Tava aqui de bobeira no site lembrando os velhos tempos. Como as coisas mudaram, né? E como sempre, vc muito perspicaz na escrita. Até agora só li o primeiro capítulo, mas já deu pra perceber que a história vai ser boa.
Eu entendo a sua ansiedade e que bom que encontrou uma forma de te ajudar a passar por esse período difícil, quero dizer que pode contar com a minha assiduidade, há anos que não acompanho uma história aqui. Olha só que oportunidade maravilhosa de relembrar os velhos tempos com uma história que fala da atualidade escrita por uma autora tão talentosa. Não é todo dia que o universo conspira dessa forma kkkk
Estarei aguardando o desenrolar e pode deixar que vou participar muito desse desenvolvimento dando o meu apoio para vc.

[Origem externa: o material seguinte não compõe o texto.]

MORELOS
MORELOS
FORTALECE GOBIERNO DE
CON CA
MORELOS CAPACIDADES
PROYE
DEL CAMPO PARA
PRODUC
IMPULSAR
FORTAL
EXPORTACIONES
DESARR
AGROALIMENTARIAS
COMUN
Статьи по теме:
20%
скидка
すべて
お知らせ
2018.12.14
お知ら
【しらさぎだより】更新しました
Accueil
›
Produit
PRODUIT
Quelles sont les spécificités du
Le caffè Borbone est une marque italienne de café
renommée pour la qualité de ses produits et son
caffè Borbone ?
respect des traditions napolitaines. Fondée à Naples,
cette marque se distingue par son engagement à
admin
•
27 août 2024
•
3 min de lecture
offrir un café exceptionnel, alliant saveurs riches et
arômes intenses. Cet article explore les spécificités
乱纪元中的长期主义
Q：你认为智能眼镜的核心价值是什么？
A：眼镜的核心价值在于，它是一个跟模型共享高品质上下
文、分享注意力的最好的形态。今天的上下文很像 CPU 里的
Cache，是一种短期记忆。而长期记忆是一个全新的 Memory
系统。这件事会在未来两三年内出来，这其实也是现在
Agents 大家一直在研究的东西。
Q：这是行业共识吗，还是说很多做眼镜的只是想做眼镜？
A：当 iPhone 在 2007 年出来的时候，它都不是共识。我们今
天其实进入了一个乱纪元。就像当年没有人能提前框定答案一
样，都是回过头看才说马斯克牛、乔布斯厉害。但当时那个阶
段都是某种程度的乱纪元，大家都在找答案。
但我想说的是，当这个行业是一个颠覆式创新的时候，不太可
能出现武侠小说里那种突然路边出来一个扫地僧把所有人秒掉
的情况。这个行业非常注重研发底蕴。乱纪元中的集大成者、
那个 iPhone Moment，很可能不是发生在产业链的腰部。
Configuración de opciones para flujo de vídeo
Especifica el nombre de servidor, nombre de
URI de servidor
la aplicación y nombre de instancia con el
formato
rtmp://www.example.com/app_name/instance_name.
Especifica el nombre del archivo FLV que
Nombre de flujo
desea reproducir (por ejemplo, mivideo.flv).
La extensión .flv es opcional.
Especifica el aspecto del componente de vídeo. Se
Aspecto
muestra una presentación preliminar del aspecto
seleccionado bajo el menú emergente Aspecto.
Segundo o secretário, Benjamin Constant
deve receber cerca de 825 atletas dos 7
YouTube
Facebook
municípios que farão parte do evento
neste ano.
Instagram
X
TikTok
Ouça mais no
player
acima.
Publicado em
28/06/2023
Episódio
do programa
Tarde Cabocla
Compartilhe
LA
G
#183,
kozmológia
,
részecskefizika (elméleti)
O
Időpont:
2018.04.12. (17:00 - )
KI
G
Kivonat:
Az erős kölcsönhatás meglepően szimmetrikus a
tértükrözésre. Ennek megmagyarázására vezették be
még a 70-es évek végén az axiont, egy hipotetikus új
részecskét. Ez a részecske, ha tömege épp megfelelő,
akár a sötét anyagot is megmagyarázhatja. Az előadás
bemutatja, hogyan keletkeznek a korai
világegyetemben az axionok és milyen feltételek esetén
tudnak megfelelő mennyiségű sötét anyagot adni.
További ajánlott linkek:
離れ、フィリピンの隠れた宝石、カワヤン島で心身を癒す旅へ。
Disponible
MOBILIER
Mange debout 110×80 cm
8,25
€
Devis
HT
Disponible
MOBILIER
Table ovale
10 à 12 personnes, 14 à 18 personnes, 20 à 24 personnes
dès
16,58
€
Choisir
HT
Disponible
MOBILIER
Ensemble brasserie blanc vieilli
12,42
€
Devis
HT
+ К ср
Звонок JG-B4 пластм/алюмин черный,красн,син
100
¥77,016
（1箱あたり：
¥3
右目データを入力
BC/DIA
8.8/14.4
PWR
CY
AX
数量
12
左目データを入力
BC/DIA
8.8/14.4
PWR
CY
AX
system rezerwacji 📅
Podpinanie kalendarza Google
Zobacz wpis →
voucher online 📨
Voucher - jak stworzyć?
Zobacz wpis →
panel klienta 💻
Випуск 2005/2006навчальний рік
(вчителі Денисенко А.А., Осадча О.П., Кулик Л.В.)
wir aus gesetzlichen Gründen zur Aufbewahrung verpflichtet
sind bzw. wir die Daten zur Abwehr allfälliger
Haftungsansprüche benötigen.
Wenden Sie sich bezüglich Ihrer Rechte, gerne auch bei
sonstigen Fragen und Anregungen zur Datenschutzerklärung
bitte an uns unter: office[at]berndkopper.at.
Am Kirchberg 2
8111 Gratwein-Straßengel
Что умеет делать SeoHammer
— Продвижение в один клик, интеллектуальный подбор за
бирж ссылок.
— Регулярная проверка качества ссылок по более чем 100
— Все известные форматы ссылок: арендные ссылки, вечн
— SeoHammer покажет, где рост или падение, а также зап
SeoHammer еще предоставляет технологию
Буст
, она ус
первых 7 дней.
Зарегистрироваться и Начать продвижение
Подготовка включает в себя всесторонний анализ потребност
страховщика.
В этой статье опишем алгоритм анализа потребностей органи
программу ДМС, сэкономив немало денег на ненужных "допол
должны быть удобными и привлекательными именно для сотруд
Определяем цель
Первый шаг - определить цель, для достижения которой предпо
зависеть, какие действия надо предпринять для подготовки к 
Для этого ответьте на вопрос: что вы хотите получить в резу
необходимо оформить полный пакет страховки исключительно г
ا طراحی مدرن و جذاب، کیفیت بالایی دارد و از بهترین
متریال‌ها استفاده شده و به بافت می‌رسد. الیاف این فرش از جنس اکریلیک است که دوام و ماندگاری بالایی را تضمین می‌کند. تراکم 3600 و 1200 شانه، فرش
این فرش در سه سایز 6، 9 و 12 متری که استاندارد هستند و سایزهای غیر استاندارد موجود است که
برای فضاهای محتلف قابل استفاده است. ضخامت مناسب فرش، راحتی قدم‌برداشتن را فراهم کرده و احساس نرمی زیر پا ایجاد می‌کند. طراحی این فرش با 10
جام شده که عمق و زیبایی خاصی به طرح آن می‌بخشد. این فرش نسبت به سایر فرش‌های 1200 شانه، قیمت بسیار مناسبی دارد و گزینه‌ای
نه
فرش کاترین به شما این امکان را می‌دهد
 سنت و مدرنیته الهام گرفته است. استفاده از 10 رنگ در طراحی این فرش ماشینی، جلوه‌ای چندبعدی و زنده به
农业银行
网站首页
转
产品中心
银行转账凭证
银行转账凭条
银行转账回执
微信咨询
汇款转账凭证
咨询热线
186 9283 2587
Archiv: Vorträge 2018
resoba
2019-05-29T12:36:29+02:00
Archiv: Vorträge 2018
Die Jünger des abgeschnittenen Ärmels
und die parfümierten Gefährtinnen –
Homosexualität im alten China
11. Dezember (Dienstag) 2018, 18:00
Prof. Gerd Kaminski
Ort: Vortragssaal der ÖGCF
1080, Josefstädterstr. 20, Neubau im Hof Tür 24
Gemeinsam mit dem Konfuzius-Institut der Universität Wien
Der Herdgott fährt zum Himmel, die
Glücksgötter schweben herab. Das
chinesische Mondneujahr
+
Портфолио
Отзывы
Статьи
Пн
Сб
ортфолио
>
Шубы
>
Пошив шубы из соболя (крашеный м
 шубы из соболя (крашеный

Bjo, e até o próximo capítulo
Resposta do autor:
Helena! Nossa, que felicidade em ler seu comentário hahah me fez lembrar dos velhos tempos também, quando eu estava escrevendo aquela história de zumbis hahah menina, as coisas mudaram e muito, não é? Muitas reviravoltas. Nunca imaginei que algo como isso estaria acontecendo com o mundo. Os tempos estão difícies, imagindo que pra todo mundo. Mas precisamos nos cuidar, não só fisicamente, mas também mentalmente e estou tentanto usar a escrita como uma catarse e também pra manter minha mente ocupada. Fico feliz em ler seu nome por aqui. Sente-se, pegue um café e fique a vontade pra observar o dia a dia dessas novas personagens. Espero que goste do desenrolar da história.